Lets - that's exactly what we plan to do. Hope it works!

LetsFaceTheMusicAndDance Sun 08-Sep-13 21:45:07

What a weekend!
DS1 is off to Southampton and tagged long to DS2's Southampton open day yesterday. He chatted lots with the people who co-ordinate student job vacanies but they can't do anything until he registers. He'll be making them the first port of call when he arrives. They were very positive about his chances of getting something (though I really want him to work in John Lewis for the staff discount smile)

SlowlorisIncognito Sun 08-Sep-13 22:26:58

LetsFaceTheMusic This is going to sound a bit negative, but people will often be very positive about possible job oppourtunities on open days, as they won't want to put off prospective students like DS2. The number of student jobs is always much lower than the number of students looking for them, as they are much more flexible about deadlines and exams than non-student employers.

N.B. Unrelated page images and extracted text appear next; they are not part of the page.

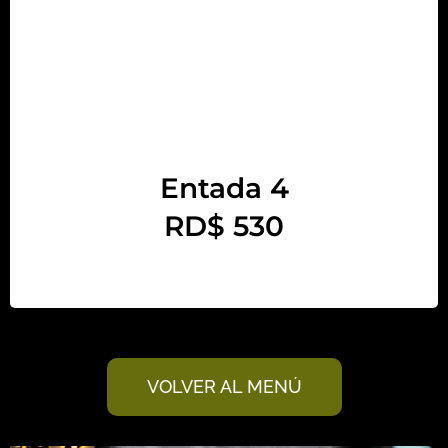
Entada 4
RD$ 530
VOLVER AL MENÚ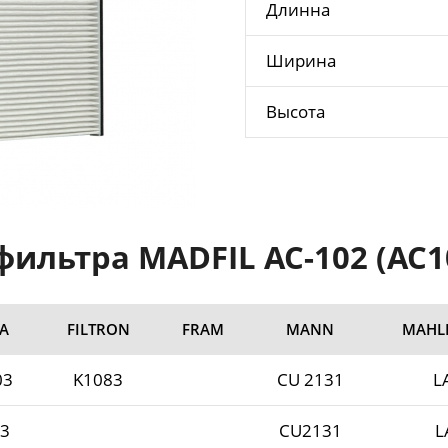
Длинна
Ширина
Высота
ильтра MADFIL AC-102 (AC10
A
FILTRON
FRAM
MANN
MAHL
03
K1083
CU 2131
L
3
CU2131
L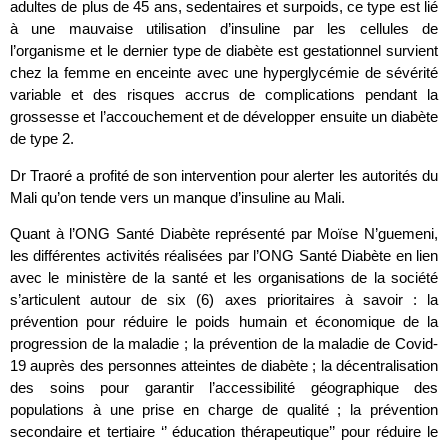
adultes de plus de 45 ans, sedentaires et surpoids, ce type est lié
à une mauvaise utilisation d’insuline par les cellules de
l’organisme et le dernier type de diabète est gestationnel survient
chez la femme en enceinte avec une hyperglycémie de sévérité
variable et des risques accrus de complications pendant la
grossesse et l’accouchement et de développer ensuite un diabète
de type 2.
Dr Traoré a profité de son intervention pour alerter les autorités du
Mali qu’on tende vers un manque d’insuline au Mali.
Quant à l’ONG Santé Diabète représenté par Moïse N’guemeni,
les différentes activités réalisées par l’ONG Santé Diabète en lien
avec le ministère de la santé et les organisations de la société
s’articulent autour de six (6) axes prioritaires à savoir : la
prévention pour réduire le poids humain et économique de la
progression de la maladie ; la prévention de la maladie de Covid-
19 auprès des personnes atteintes de diabète ; la décentralisation
des soins pour garantir l’accessibilité géographique des
populations à une prise en charge de qualité ; la prévention
secondaire et tertiaire ‘’ éducation thérapeutique’’ pour réduire le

However, there are often jobs around and not every student wants a term time job. He should also be inventive and think of other ways of making money. I know someone who does dog walking, as she is often around in the middle of the day. It is not brilliant money but helps supplement her loan.

Does he have previous paid work experience? This will really help him get a job.

Don't forget a lot of students like to give up their jobs in third year to focus on their dissertation etc, so you might have to rethink the situation again then. Also, he will only be able to work a limited number of hours without affecting his studies.

It is good to make him learn the value of money, but you may need to have a plan B if he cannot earn enough and/or he has very high rent.

BlackMogul Mon 09-Sep-13 23:23:12

I have seen posters in other threads saying how DCs must work because they have not taken out a loan. This is madness and many students cannot find work. Lots try for unpaid internships in the summer and this curtails earning potential for the summer too. Many students need to do relevant work experience to help with their future career. I have taken the view that getting a good degree is what is important and working all hours to earn money is less important. My DD 1 just going back into 4th year and not a single one of her friends has had a job in term time.